Llegando, aterrizó en la azotea del castillo y sin más, entró al despacho de la reina Yuzu quien estaba terminando unos informes y junto a ella estaba la otra persona que buscaba.

- La zona de Fangaia está sufriendo de varios incidentes violentos, pero de suerte Kiva-kun se está encargando de ellos.

- Me pregunto por qué esa zona siempre tiene incidentes – en ese momento, tanto Ninja como Yuzu se dieron cuenta de la presencia de la demonio.

- Ángel-san.

- Ángel.

- Hola mis amores de primavera, justo los estaba buscando a los dos.

- Papi.

- Hola Arkab.

- ¿Qué pasa? – la gata mágica preguntó.

- Invocación Oscura – ambos autores se quedaron en silencio sintiendo como un humo oscuro salía de ellos hasta que finalmente, sus cabellos cambiaron de color.
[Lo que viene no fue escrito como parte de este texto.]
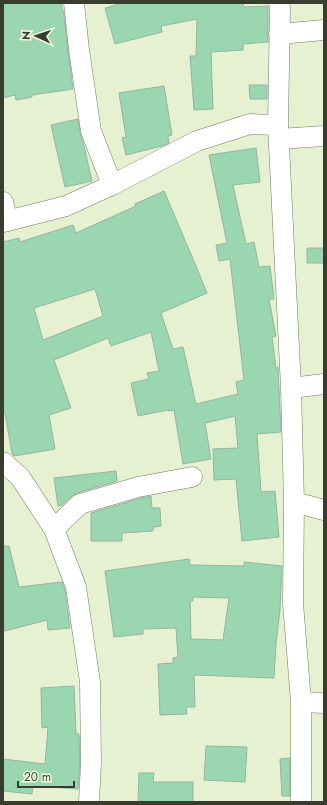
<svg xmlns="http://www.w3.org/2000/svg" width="327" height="805" viewBox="0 0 327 805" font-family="Jost,sans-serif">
<rect width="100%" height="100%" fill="#e5f1d1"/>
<path fill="#9ad6b0" stroke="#96b4a1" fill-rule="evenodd" d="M3,3H61L64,15L68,51L73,89L32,95V97L16,100L15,95L3,98Z
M123,3H243L244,7L268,6V42L243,44V50L211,52L213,109L194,110L190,56H196L197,19L161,26L162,32L115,44L105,8Z
M249,85H267V99H250Z
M164,86L172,135L168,136L169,143L162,146L126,155L122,138L126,137L119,93Z
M78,119L80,133L84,146L92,181L65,187L51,125Z
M256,148L260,182L233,185L246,244L254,242L259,267L270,266L274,299H269L276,336L272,337L276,368L278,367L281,432L257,434L261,492L275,491L279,537L242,541L236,479L214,480L213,449L238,448L235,416L205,423L211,459L183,464L174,410L169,411L168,410L138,416L131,383L149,379L147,373L159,371L151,332L111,346L108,338L54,360L71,408L49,415L55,449L14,456L12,454L5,413L3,414V242L19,238L20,242L73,225L76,233L136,206L135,204L164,191L196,266L207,293L161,313L173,349L183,347L196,404L238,394L236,382L244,380L230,259L219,261L216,245L227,243L209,155ZM95,289L103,316L43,340L34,308Z
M307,248H324V263H307Z
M116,471L117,481L77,493L72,496L62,505L58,506L54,478Z
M151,496L152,508H160L161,526L153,527V531L122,533V541H91V513L141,498Z
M3,546H9L19,587L62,582L65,590L70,628L48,630L47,620L5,631L3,622Z
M189,559L190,565L244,566V562L282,566L280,610L276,644L274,678L194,675L195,707H186L187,714L160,715L158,664L173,663V658L178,657L176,628L143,629V634L114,637L105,571ZM193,597L229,598L223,640L191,639L190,601H193Z
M74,686L76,734H79L80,762L78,789L33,786L32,794L3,791V759L45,764L48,727L42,728L41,688Z
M206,746L247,747L245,782L204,780Z
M290,758V796H282L280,759Z
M139,773H154L153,782H193V802H138Z"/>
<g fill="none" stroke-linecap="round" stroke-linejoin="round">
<defs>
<path id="minor" d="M74,3L79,50L91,131L112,185
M279,3L280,8L278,125L291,388L294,502L293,603L301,702V802
M279,34L324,30
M279,139L324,136
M3,202L8,221
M3,222L66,206L112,185L197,141L250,124L278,125
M291,388L324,384
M3,462L20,477L54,529L76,587L90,682L91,762L89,802
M294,502L324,510
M54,529L80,504L138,487L192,477
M301,702L324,703"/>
</defs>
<use href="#minor" stroke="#717c60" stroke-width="21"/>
<use href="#minor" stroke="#fff" stroke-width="20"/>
</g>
<rect width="327" height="805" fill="none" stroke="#383d30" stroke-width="8"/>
<g transform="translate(36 36) rotate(273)" stroke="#f2fede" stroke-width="3" paint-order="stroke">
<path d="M0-3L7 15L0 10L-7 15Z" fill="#383d30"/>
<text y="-6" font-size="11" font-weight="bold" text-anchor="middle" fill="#383d30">N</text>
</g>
<path d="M18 781v6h56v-6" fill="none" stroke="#383d30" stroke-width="2"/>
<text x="24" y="781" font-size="12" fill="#383d30" stroke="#f2fede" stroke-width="3" paint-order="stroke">20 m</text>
</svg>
Con el hondureño su cabello pasó a un tono de morado muy oscuro y por el lado de la colombiana, su cabello se volvió completamente negro.

- Mis amados Señores Oscuros, respondan ante su majestad.

- Rassan, la Espada del Horror, aquí presente.

- Nuxvar, la Sirena del Mal, presente ante usted.

- Muy bien mis amados amigos – Ángel fue a darles un fuerte abrazo a ambos – tenía tiempo de no verlos y aunque sé que ahora no están con sus cuerpos reales, al menos sus almas están a salvo.

- Mi Señora, no tiene que hablar así, dijimos que estaríamos a su servicio y así lo estamos.

- Y lo han cumplido. De hecho, he venido por ustedes ya que necesito parte de sus poderes ya que parece que despertará Astaroth.

- ¿Astaroth?

- No puede ser, se supone que debe estar sellado por mil años más – Nuxvar exclamó.

- Pues no, parece que el sello se está debilitando más rápido de lo que creí, así que hay que estar preparados por si algo pasa con ese demonio – la peli blanca miró un momento al cielo – lo más probable es que tengamos que pelear contra ese maldito demonio y derrotarlo de una vez por todas.

- Pero será difícil, se supone que Astaroth tiene una resistencia muy grande, ni siquiera un dios Olímpico podría hacerlo – Rassan decía – es más, creo que ni el Olímpico Zeus podría hacerlo.

- Mi sobrino puede ser fuerte, pero apuesto que tendré que usar a una amiga para poder ganar terreno – la mirada de la reina de los demonios fue a la espada que llevaba su hija.

- La legendaria Muramasa.

- Sí, mi espada legendaria que podía ser más fuerte que todas las espadas, aquella que me acompañó en muchas aventuras y bueno, es una larga historia, solo digamos que ahora es de mi pequeña celosa ¿verdad Arkab-chan? – la mini Kanon solo movió su cola – y creo que con ella, podremos hacer algo en caso de que la prisión de ese tipejo se vaya deteriorando.

- Una pregunta, ¿Qué pasa con los otros dos? – Rassan dijo.

- Es verdad, ¿No ha tenido noticias de Belserion o Úrsula?

- No han despertado todavía, pero tengan paciencia, cuando llegue el momento, responderán a mi voluntad y vendrán en mi ayuda, así que paciencia. Todo a su tiempo ¿entendieron?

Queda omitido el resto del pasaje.